Despite the extremely formal and theocratic nature of the ideal plan, the first group of Mormon colonizers do not appear to have adhered to the plan with much rigidity, as befits a struggling frontier community. Although the original plan is widely admired, its dimensions were unsuitable for a rapidly growing city. The large lots were immediately subdivided, creating disorderly patterns, but the wide streets and large blocks continue to make the pedestrian experience difficult today.
The awkwardness of the plan as it was developed was apparently a problem of ideology, in that the pioneers realized this plan even though they had experience with town planning in Nauvoo, Illinois, where the initial platted lots were smaller, as were the blocks. Even these smaller lots were frequently subdivided in the few years that Nauvoo grew into a thriving city under the Mormons. In fact, the Plat of Zion calls for much smaller lots: half-acre as opposed to the 1.25 acres of Salt Lake City, although the same generous street dimensions were noted there, as was the large block size. Thus, Young reenvisioned the Plat of Zion as more of an agricultural village rather than the high-density settlement for which Smith had called. The reason for the unusually wide streets is unknown, although it is not likely that it was envisioned around the needs of a team of oxen to turn around, as is popularly believed.
By 1859, a new plat was introduced in northeastern part of the city (a district now called the Avenues). The scale of blocks and streets of the Avenues was half the dimensions of the earlier urban blocks. The reasons for this shift in size were not recorded but surely the abandonment of an agricultural village ideal played a role.
It was necessary from the beginning to adapt the configuration of the lots. The first adaptation was the subdivision of the outside four lots into many smaller lots, defeating the intended opposite orientation for the Mormon plat. This makes great economic sense, as these smaller lots are far closer to standard city lots of the era, even when developed as single-family residences, which nearly all were.
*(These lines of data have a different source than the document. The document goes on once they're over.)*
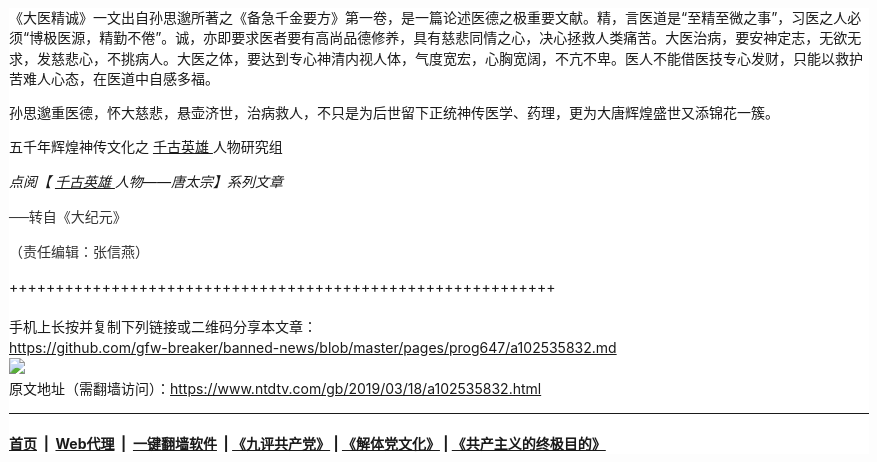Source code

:  <p>
  《大医精诚》一文出自孙思邈所著之《备急千金要方》第一卷，是一篇论述医德之极重要文献。精，言医道是“至精至微之事”，习医之人必须“博极医源，精勤不倦”。诚，亦即要求医者要有高尚品德修养，具有慈悲同情之心，决心拯救人类痛苦。大医治病，要安神定志，无欲无求，发慈悲心，不挑病人。大医之体，要达到专心神清内视人体，气度宽宏，心胸宽阔，不亢不卑。医人不能借医技专心发财，只能以救护苦难人心态，在医道中自感多福。
 </p>
 <p>
  孙思邈重医德，怀大慈悲，悬壶济世，治病救人，不只是为后世留下正统神传医学、药理，更为大唐辉煌盛世又添锦花一簇。
 </p>
 <p>
  五千年辉煌神传文化之
  <a href="https://www.ntdtv.com/gb/千古英雄.htm">
   千古英雄
  </a>
  人物研究组
 </p>
 <p>
  <em>
   点阅【
   <a href="https://www.ntdtv.com/gb/千古英雄.htm">
    千古英雄
   </a>
   人物——唐太宗】系列文章
  </em>
 </p>
 <p>
  <span style="color: #343434; font-family: helvetica neue, helvetica, arial, sans-serif;">
   ──转自《大纪元》
  </span>
 </p>
 <p>
  <span style="color: #343434; font-family: helvetica neue, helvetica, arial, sans-serif;">
   （责任编辑：张信燕）
  </span>
 </p>
 <div class="single_ad">
 </div>
</div>

+++++++++++++++++++++++++++++++++++++++++++++++++++++++++++<br/><br/>
手机上长按并复制下列链接或二维码分享本文章：<br/>
https://github.com/gfw-breaker/banned-news/blob/master/pages/prog647/a102535832.md <br/>
<a href='https://github.com/gfw-breaker/banned-news/blob/master/pages/prog647/a102535832.md'><img src='https://github.com/gfw-breaker/banned-news/blob/master/pages/prog647/a102535832.md.png'/></a> <br/>
原文地址（需翻墙访问）：https://www.ntdtv.com/gb/2019/03/18/a102535832.html


------------------------
#### [首页](https://github.com/gfw-breaker/banned-news/blob/master/README.md) &nbsp;|&nbsp; [Web代理](https://github.com/labour-camp/helloworld) &nbsp;|&nbsp; [一键翻墙软件](https://github.com/gfw-breaker/nogfw/blob/master/README.md) &nbsp;| [《九评共产党》](https://github.com/gfw-breaker/9ping.md/blob/master/README.md#九评之一评共产党是什么) | [《解体党文化》](https://github.com/gfw-breaker/jtdwh.md/blob/master/README.md) | [《共产主义的终极目的》](https://github.com/gfw-breaker/gczydzjmd.md/blob/master/README.md)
The lots subdivided in this manner have greatly varying widths and sizes and the houses built on them (nearly all houses at first) were erected at different times as the lot was divided. Despite clear regulation, uniform setbacks were not observed. The inner four blocks were also subdivided into long, narrow lots that were obviously maladaptive as they left much land unusable for intense development in the inside of the block. In subsequent decades, beginning no later than 1898, this problem was handily solved by creating “mews”—short, dead-end streets with small houses on either side, all fitting into a single original lot. There are countless examples of these mews, almost all of them surviving into the late twentieth century and many still extant.
Late-twentieth- and early-twenty-first-century downtown development has taken advantage of the large blocks and streets, with large footprint towers and interior parking garages being a common pattern. Conversely, the less densely developed “Mormon” blocks are particularly problematic in the present-day city structure. Nineteenth-century houses sit next to modern high-rise hospitals, and expansive schools are next to apartment buildings. The blocks are characterized by multiple land uses, and a disorderly variety of building types, ages, and sizes. The blocks are undifferentiated in size and all the streets are the same thoroughfare-dimensioned width, with no hierarchy. The blocks do not organize into identifiable districts, and this part of the original plat has no edges and no monuments within it, not even a park or a square for orientation.